= Jernigan Institute =

Research and training institute developed and run by the blind

The Jernigan Institute is a research and training institute developed and run by the blind. Named after Dr.Kenneth Jernigan, it was the first of its kind. It was established in Baltimore in January 2004. The goal of the institute is to change attitudes about blindness and support the independence of blind individuals.

==Overview==
The Jernigan Institute is the product of the National Federation of the Blind's campaign to "Change What it Means to be Blind." The campaign's goal was to raise money for an institute focused on research and training on blindness.

The Jernigan institute was officially opened January 30, 2004. Their goal is to understand experiences of blind people and work toward the independence of blind individuals. They work to develop and commercialize assistive technology as determined by people who are blind. The Jernigan Institute provides educational programs, and aims to increase employment opportunities for people who are blind.

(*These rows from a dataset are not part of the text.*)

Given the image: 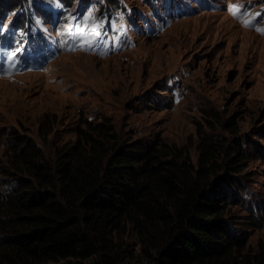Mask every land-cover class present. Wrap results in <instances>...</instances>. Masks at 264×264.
<instances>
[{
  "label": "rangeland",
  "instance_id": "obj_1",
  "mask_svg": "<svg viewBox=\"0 0 264 264\" xmlns=\"http://www.w3.org/2000/svg\"><path fill=\"white\" fill-rule=\"evenodd\" d=\"M259 29L264 0H0V167L12 133L52 158L84 120L108 118L121 139L184 147L193 164L204 138L217 162L245 155L225 211L244 250H255L264 245ZM110 239L121 264H149L133 223Z\"/></svg>",
  "mask_w": 264,
  "mask_h": 264
},
{
  "label": "trees",
  "instance_id": "obj_2",
  "mask_svg": "<svg viewBox=\"0 0 264 264\" xmlns=\"http://www.w3.org/2000/svg\"><path fill=\"white\" fill-rule=\"evenodd\" d=\"M12 8L6 1L3 11ZM83 125L52 158L11 134L0 167V264H121L110 238L130 222L152 248L149 264H264V245L244 250L226 218L243 152L217 162L201 138L193 164L159 138L121 139L108 118Z\"/></svg>",
  "mask_w": 264,
  "mask_h": 264
},
{
  "label": "snow or ice",
  "instance_id": "obj_3",
  "mask_svg": "<svg viewBox=\"0 0 264 264\" xmlns=\"http://www.w3.org/2000/svg\"><path fill=\"white\" fill-rule=\"evenodd\" d=\"M236 10H237L236 7L233 6L232 11H233L234 14H235ZM245 23L247 24V23H249V21L245 20ZM259 30L264 32V29H259Z\"/></svg>",
  "mask_w": 264,
  "mask_h": 264
}]
</instances>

Their mission statement is: "The National Federation of the Blind Jernigan Institute leads the quest to understand the real problems of blindness and to develop innovative education, technologies, products, and services that help the world's blind to achieve independence."

==Activities==

===Employment and Rehabilitation===
The primary goal of the institute is to positively impact the employment rate of legally blind adults. One of the programs used to do this is the National Center for Mentoring Excellence. The goal of this program is to affect success of individuals who are blind in their life after high school graduation. Additionally, the institute works to connect people who are blind with networking events, mentorship opportunities, and training to improve their skills to increase the independence of people who are blind.

=== Outreach ===
The Institute provides information on their website and other outreach-type activities to educate society on what it means to be blind, what can blind people do for employment, and what it is like working with a blind person. The outreach activities highlight real experiences of blind people, so as to provide a broad range of examples and experiences.

===National Center for Blind Youth in Science (NCBYS)===

The NCBYS is an initiative designed to educate the blind youth of career opportunities in science, technology, engineering, and math (STEM) that are often believed to be impossible for blind people to pursue. They also sponsor innovations in education and technology for the blind.

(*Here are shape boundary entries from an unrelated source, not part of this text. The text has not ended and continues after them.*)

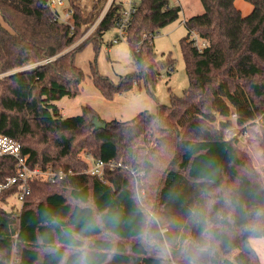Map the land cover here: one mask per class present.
Wrapping results in <instances>:
<instances>
[{
  "label": "trees",
  "instance_id": "obj_1",
  "mask_svg": "<svg viewBox=\"0 0 264 264\" xmlns=\"http://www.w3.org/2000/svg\"><path fill=\"white\" fill-rule=\"evenodd\" d=\"M47 1L0 0V132L21 142L31 166L71 173L55 182L31 180L18 214L7 207V193L0 195V264H260L249 240L264 237V180L239 137L225 138L224 129L233 125L232 114L244 126L264 113V0H246L254 7L246 15L236 0H201L204 12L185 20L188 35L181 40L188 87L156 112L128 120L101 119L91 106L77 115L61 112L56 101L77 95L85 78L74 61L77 50L68 49L103 7L87 21L70 0L72 30L54 19ZM169 4L137 6L126 38L137 71L114 84L93 67L105 97L141 79L156 82L152 39L181 11ZM121 9L114 1L76 48L97 49ZM96 116L105 128L95 129ZM153 124L177 134L171 158H163L160 142L146 154L130 150ZM88 150L127 167L106 169L103 178L89 174L80 155ZM15 162L0 157V180L15 172ZM137 174L146 178L142 199Z\"/></svg>",
  "mask_w": 264,
  "mask_h": 264
},
{
  "label": "rangeland",
  "instance_id": "obj_2",
  "mask_svg": "<svg viewBox=\"0 0 264 264\" xmlns=\"http://www.w3.org/2000/svg\"><path fill=\"white\" fill-rule=\"evenodd\" d=\"M75 1L80 4L81 12L87 21L95 19L97 16L99 18L108 6V0L106 3L105 0ZM176 1L181 6L179 17L159 28L152 39L153 48L158 58L153 71L157 69L160 72L153 85H148L144 79H141L132 88L117 92L112 98L105 97L96 85L93 80V67L100 75L108 78L114 84H118L122 77L134 73L138 69L130 43L125 38L114 42L113 38L117 31L115 27H111L104 33L103 41L97 49L93 43L76 48L80 41L69 47L68 50H77L74 61L83 70L85 78L80 84L77 95L64 96L56 101L61 112L65 116L77 115L83 112L85 106H91L101 119L128 120L144 110L156 112L159 103L170 104L173 94L182 95L189 85L181 44L182 38L188 35L185 20L192 15L203 13L204 6L201 0H170V3L177 4ZM236 4L243 14L250 13L254 8L252 3L246 0H236ZM102 7L100 15H97ZM192 36H196V33H193ZM195 39L196 44L203 47L204 41L198 36ZM168 57L173 59V68L167 66ZM0 75L4 74L0 73ZM231 118L234 120L233 125L224 129V137L227 139L233 136L239 137L241 149L250 156L264 180V113L244 126L235 122L233 114ZM176 136L174 131L159 130L153 124L147 134L137 137L133 141L132 149L134 148L139 154H146L152 146H156L160 142L163 158H171L175 154ZM80 155L88 161L93 157L89 150L81 151ZM165 166L161 164L160 170ZM140 175H135L137 178L135 191L142 199L141 193L144 192L142 188L146 178H139ZM161 175L162 172L157 173L156 179ZM148 211L150 216L154 215L152 208H148ZM249 241L259 256L260 264H264V237H251ZM238 251V249L233 250L229 255L230 258H233Z\"/></svg>",
  "mask_w": 264,
  "mask_h": 264
},
{
  "label": "built area",
  "instance_id": "obj_3",
  "mask_svg": "<svg viewBox=\"0 0 264 264\" xmlns=\"http://www.w3.org/2000/svg\"><path fill=\"white\" fill-rule=\"evenodd\" d=\"M114 1H118L122 5L120 15L115 23L116 34L113 38L117 42L123 38H127V30L132 22V19L137 10L140 0H108V6L105 8L102 15L95 21V23L86 31V34L79 40L85 39L97 26L104 14L110 8ZM47 4L53 11L55 20L70 23L71 29L74 30V14L75 9L71 6L70 0H48ZM169 5H172L171 3ZM146 38L149 35L143 33ZM49 60V59H48ZM235 116V114H233ZM11 156L15 162V172L6 176L4 180H0V195L7 193V207L18 214L24 205L26 196L31 192V180L39 179L42 181L55 182L56 180L65 178L71 171L66 172L63 170L56 171L52 166H42L36 164L31 166L29 164V155L23 154L21 142L14 138L0 132V157ZM120 167L126 168L127 165L121 160H104L102 158H94L89 161V166L84 171L97 175L103 178L106 169H117Z\"/></svg>",
  "mask_w": 264,
  "mask_h": 264
},
{
  "label": "water",
  "instance_id": "obj_4",
  "mask_svg": "<svg viewBox=\"0 0 264 264\" xmlns=\"http://www.w3.org/2000/svg\"><path fill=\"white\" fill-rule=\"evenodd\" d=\"M93 123L95 124V129L105 128L107 126V122L99 119L98 116L93 118ZM130 150H132V148Z\"/></svg>",
  "mask_w": 264,
  "mask_h": 264
},
{
  "label": "crops",
  "instance_id": "obj_5",
  "mask_svg": "<svg viewBox=\"0 0 264 264\" xmlns=\"http://www.w3.org/2000/svg\"><path fill=\"white\" fill-rule=\"evenodd\" d=\"M176 3L178 4V2L176 1ZM237 5V4H236ZM242 11V10H241ZM243 13V12H242ZM247 14H249V13H247ZM246 15V14H245Z\"/></svg>",
  "mask_w": 264,
  "mask_h": 264
}]
</instances>
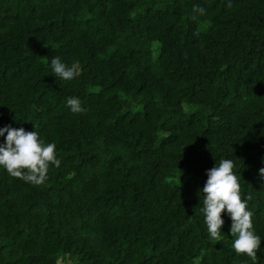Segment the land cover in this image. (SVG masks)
<instances>
[{
    "label": "trees",
    "instance_id": "trees-1",
    "mask_svg": "<svg viewBox=\"0 0 264 264\" xmlns=\"http://www.w3.org/2000/svg\"><path fill=\"white\" fill-rule=\"evenodd\" d=\"M9 124L62 164L41 185L0 168V264H264L226 213L209 240L198 194L231 157L264 237V0H0Z\"/></svg>",
    "mask_w": 264,
    "mask_h": 264
},
{
    "label": "clouds",
    "instance_id": "clouds-1",
    "mask_svg": "<svg viewBox=\"0 0 264 264\" xmlns=\"http://www.w3.org/2000/svg\"><path fill=\"white\" fill-rule=\"evenodd\" d=\"M193 11L202 14L204 9L196 5ZM79 71L78 65H69L60 56L51 58V73L60 81L75 79ZM67 106L72 113L85 111L79 96L67 98ZM261 135H264V130ZM0 137H4L0 142V168L13 177L41 185L48 179L50 166L59 168L62 164L56 143L47 142L36 128L29 131L9 124L0 127ZM259 175L264 178V167L259 169ZM241 189L235 160L231 157L220 158L215 166L207 170L206 182L199 190V196L201 191L203 193L201 212L207 225L208 238L216 242L222 241V227L225 224L222 214L226 213L232 221V248L255 260L264 237L256 231L249 199L242 198Z\"/></svg>",
    "mask_w": 264,
    "mask_h": 264
}]
</instances>
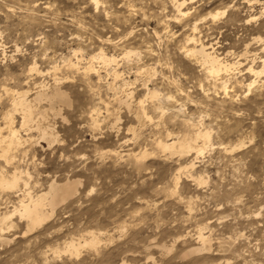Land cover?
I'll list each match as a JSON object with an SVG mask.
<instances>
[{
    "label": "rangeland",
    "instance_id": "obj_1",
    "mask_svg": "<svg viewBox=\"0 0 264 264\" xmlns=\"http://www.w3.org/2000/svg\"><path fill=\"white\" fill-rule=\"evenodd\" d=\"M185 1L181 15L173 0H0V177L20 178L0 188V264H264V75L238 57L264 56L262 20L246 22L264 0ZM192 37L243 66L214 80L184 53ZM55 90L71 100L57 114L34 101ZM8 114L23 142L6 159ZM69 181L42 225L4 221ZM200 233L211 250L189 256Z\"/></svg>",
    "mask_w": 264,
    "mask_h": 264
},
{
    "label": "bare ground",
    "instance_id": "obj_2",
    "mask_svg": "<svg viewBox=\"0 0 264 264\" xmlns=\"http://www.w3.org/2000/svg\"><path fill=\"white\" fill-rule=\"evenodd\" d=\"M255 1L258 3V0H255ZM94 2L97 4L98 0H94ZM184 2H186V1L185 0H173V2H172V3H174V6L178 10L177 13H180L181 15L184 14L182 12V7H184ZM246 2H248V0ZM261 10L262 11H260V13H258L257 15L254 14L256 16L250 17L246 22H250L253 20H255V22H258L259 20H262V24H263L262 26L264 29V20H263L264 19V6ZM195 29H197V28H195ZM256 41L261 42V43L264 42L261 38H257ZM189 42H191V44L192 43L195 44V46H193V48L184 49L183 50L184 53L186 54L187 57H188V55H189V57H192L196 61V63L198 62L202 66V69L207 72V75L209 77L214 78V80L216 78L218 79L219 78L218 76H220L221 74L231 72L232 70L234 71L235 69H238L239 67L243 66V65H241V64H243V62L240 61L241 57H242V60H244V62L248 61V63H249V65H247L246 69H245L247 73L253 74V75H261V76L264 75V56H261V55L257 54L256 52H254V54L251 53L252 51H250L248 48L249 44L246 45L245 51H243V52L241 51L242 54L238 56L240 59H236V61H234V62H228L225 58H221L216 54L212 45H206V44L202 43L201 41L196 40L195 37H192V39H190ZM130 53L131 52L127 53L125 56L129 57ZM94 59H98L105 66H106V64L109 65L110 63L116 61L115 58H110L107 55H105L104 53H101L100 55H98V57H95ZM256 60H258L257 63L259 62L260 64H262L259 71L256 70V68H255V66H256L255 61ZM225 82L223 83L222 87L226 91L227 82L226 83ZM55 91L56 92L53 96H49L48 94H45L42 92L38 93L36 95L34 101L39 102V100H42L44 98L49 99L50 105H51V111L54 113L57 111L56 103H62L65 105L67 104L69 106L71 105V100H70L68 94L62 92L61 90H55ZM28 100H29V97H28V94L26 93V94H22V95L18 96V98L14 101V111L21 110V112L24 114L23 115V124H22L23 128L27 127L29 122L32 121L34 114L36 113V110L34 109L35 106L33 105V102H30ZM45 113L46 112L40 113L42 115L41 117L45 118V116H46ZM60 113H61V110L58 112V115H60ZM56 114H57V112H56ZM12 116H11V114L7 115V119L9 122V128H10L9 132L11 133V140L8 142L7 146L2 148V151H1V153H2L1 156H3V158H6V159L9 158L12 150L14 148L20 147L22 145V142H23L22 138L19 137V131L16 130V128H15L14 121L12 120ZM0 135H1V131H0ZM43 135H44V137H46V136L48 137L49 134L45 132ZM210 135L211 134L209 132H206V133L199 132L198 134H196V138L203 139L206 143H208L209 139H210ZM177 145H179V147L182 151L192 149V147H193L186 142H173L172 144L163 145V148H164V150H175ZM19 182H20V178H18V175H15L11 180H9V179L7 180L3 177H0V188L13 190V189H15V187H18V185L20 184ZM53 185H51L49 191L46 193H43V195L41 194L37 197L28 196L27 201H25V200L20 201V204H19L20 207L15 208L12 213L5 216L4 221L7 222L14 214L16 215V213H18L20 218H25L27 220V222H28V230L27 231H31V229H34L35 227L39 226L40 224L42 225V223H44V220L46 221L49 217H52L51 215L54 213L55 209H57L56 208V207H58L57 205L65 202L69 198L71 199V196L74 197V195L78 191L79 183L69 181L63 185H58V186H56V184H55V186H53ZM199 236H200V238H199L200 240L198 239V241H201L202 246L200 249H197L196 251H194V249H193L194 252L192 251L189 253V251H188L189 256L191 255V253L194 254V253H198V252H206L208 249H210L209 247L206 246V243L208 240L206 238V236H204V234H201V233L199 234ZM97 243H98V240L93 238L90 241H86L85 244H87V246L95 247ZM80 247H81V245H79L77 247L75 245H73V250H74V253L76 255L79 254V252H80L79 248Z\"/></svg>",
    "mask_w": 264,
    "mask_h": 264
}]
</instances>
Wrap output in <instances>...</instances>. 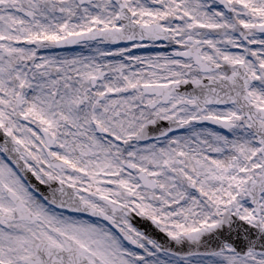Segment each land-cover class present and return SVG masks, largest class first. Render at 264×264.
<instances>
[{"label": "snow or ice", "instance_id": "obj_1", "mask_svg": "<svg viewBox=\"0 0 264 264\" xmlns=\"http://www.w3.org/2000/svg\"><path fill=\"white\" fill-rule=\"evenodd\" d=\"M0 264H264V0H0Z\"/></svg>", "mask_w": 264, "mask_h": 264}]
</instances>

A few of their projects include:

- NFB Project Innovation – This is essentially an educational summer camp where students, aged 7–11, choose an area of study to focus on and learn more about.
- NFB Youth Slam – This is a week-long program held in locations around the country designed to empower the blind youth of America to pursue an education in Science, Technology, Engineering, and Math (STEM). Many schools around the country do not allow blind students to fully experience these subjects and Youth Slam gives them the opportunity to see that those careers are possible options. Youth Slam also provides other activities promoting independent living of the blind.
- blindscience.org – This is a website designed as a resource for teaching science to the blind youth.

===Braille===

The Jernigan Institute promotes literacy among blind people of all ages through the use of Braille. They work to give blind youth a Braille education through programs like NFB Braille Enrichment for Literacy and Learning (BELL), Braille Certification Training Program, and Braille Readers Are Leaders 360 (BRL360). The institute also spreads public awareness of Braille use and works to increase the amount of Braille used in public places across America.

===Other===
The Jernigan Institute offers various programs that promote and empower independence among blind people. Such programs provide an education in and promote the use of tools and resources for blind youth, leadership training, and empowerment and resources for parents and teachers of blind children.

==Technology==

The Jernigan Institute works to increase the quality and amount of nonvisual accessibility on all types of technology that is produced today. A few examples of their efforts include:
- International Braille and Technology Center for the Blind (IBTC) – The IBTC is a technology center that provides evaluations, demonstrations, training, and cost comparisons for speech and Braille technologies.
- The NFB Nonvisual Election Technology Project – This program provides information regarding voter accessibility and the speech output technology that make it possible for blind voters to cast an anonymous ballot.
- NFB Newsline® Service – The Newsline provides nonvisual access through the internet to newspapers, magazines, and other publications.